*** Opening of Selected excerpt ***

In a report this morning, one of the better Apple analysts, Ming-Chi Kuo of KGI securities listed his forecast for MacBook Pro and Air updates expected at WWDC. Apple’s annual developer-centric conference begins on June 10th with a keynote. The biggest change is Apple will move to Intel’s Haswell processors. These chips dramatically reduce power consumption, which in turn could allow Apple to need fewer batteries in the Retina MacBook Pros:

We expect the new MacBook, featuring an upgrade to Intel’s (US) Haswell processor, will be in the spotlight for Apple at the upcoming WWDC from June 10. Along with the new processor, we expect the following modifications to each product line:

Retina MacBook Pro to be slimmer slightly, along with a camera upgrade. We expect the 13” Retina MacBook Pro will have a slightly slimmer form factor for increasing its portability. Also, we think the camera spec will be upgraded from HD to full HD. This will improve Facetime and video conference quality in the high resolution Retina display.

*** Close of Selected excerpt ***
*** Opening of Given records ***

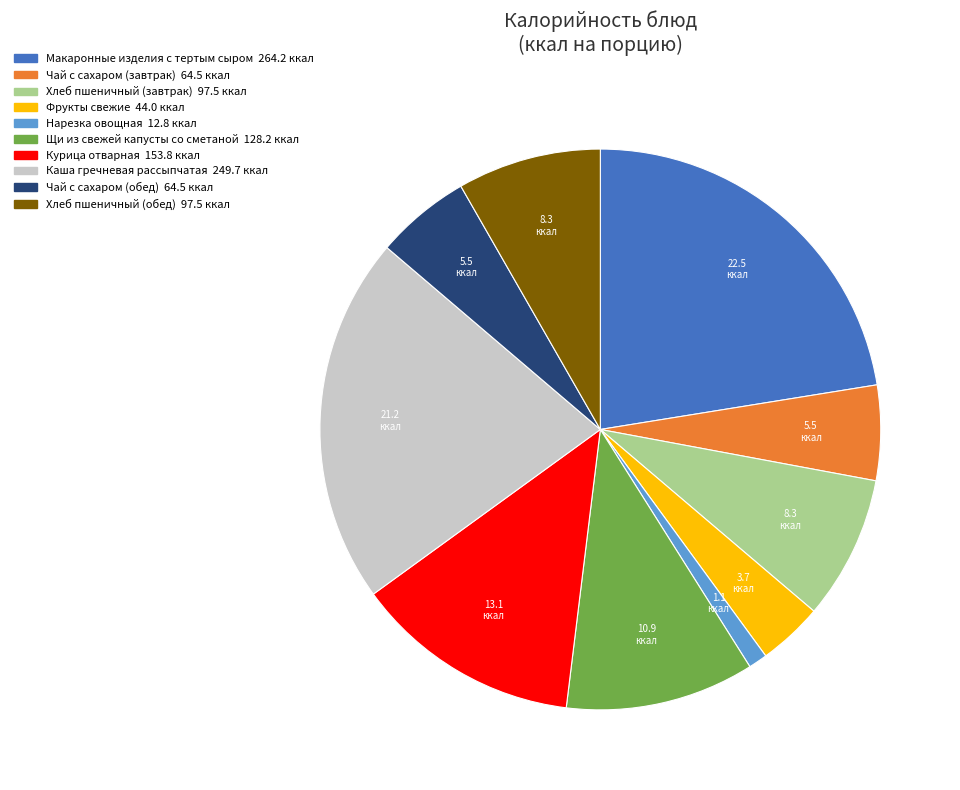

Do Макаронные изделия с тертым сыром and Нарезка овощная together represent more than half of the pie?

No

*** Close of Given records ***
*** Opening of Given records ***

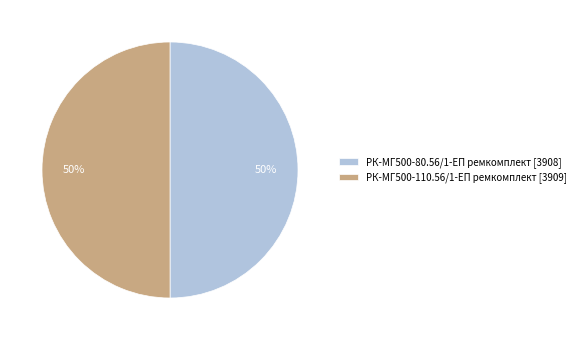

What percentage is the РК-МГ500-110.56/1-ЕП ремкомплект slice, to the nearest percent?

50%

*** Close of Given records ***

Exercise description: Reproduce everything in the MacBook forecast from "We expect the new" down to "resolution Retina display.", swapping "camera" for "webcam".

Worked solution:
We expect the new MacBook, featuring an upgrade to Intel’s (US) Haswell processor, will be in the spotlight for Apple at the upcoming WWDC from June 10. Along with the new processor, we expect the following modifications to each product line:

Retina MacBook Pro to be slimmer slightly, along with a webcam upgrade. We expect the 13” Retina MacBook Pro will have a slightly slimmer form factor for increasing its portability. Also, we think the webcam spec will be upgraded from HD to full HD. This will improve Facetime and video conference quality in the high resolution Retina display.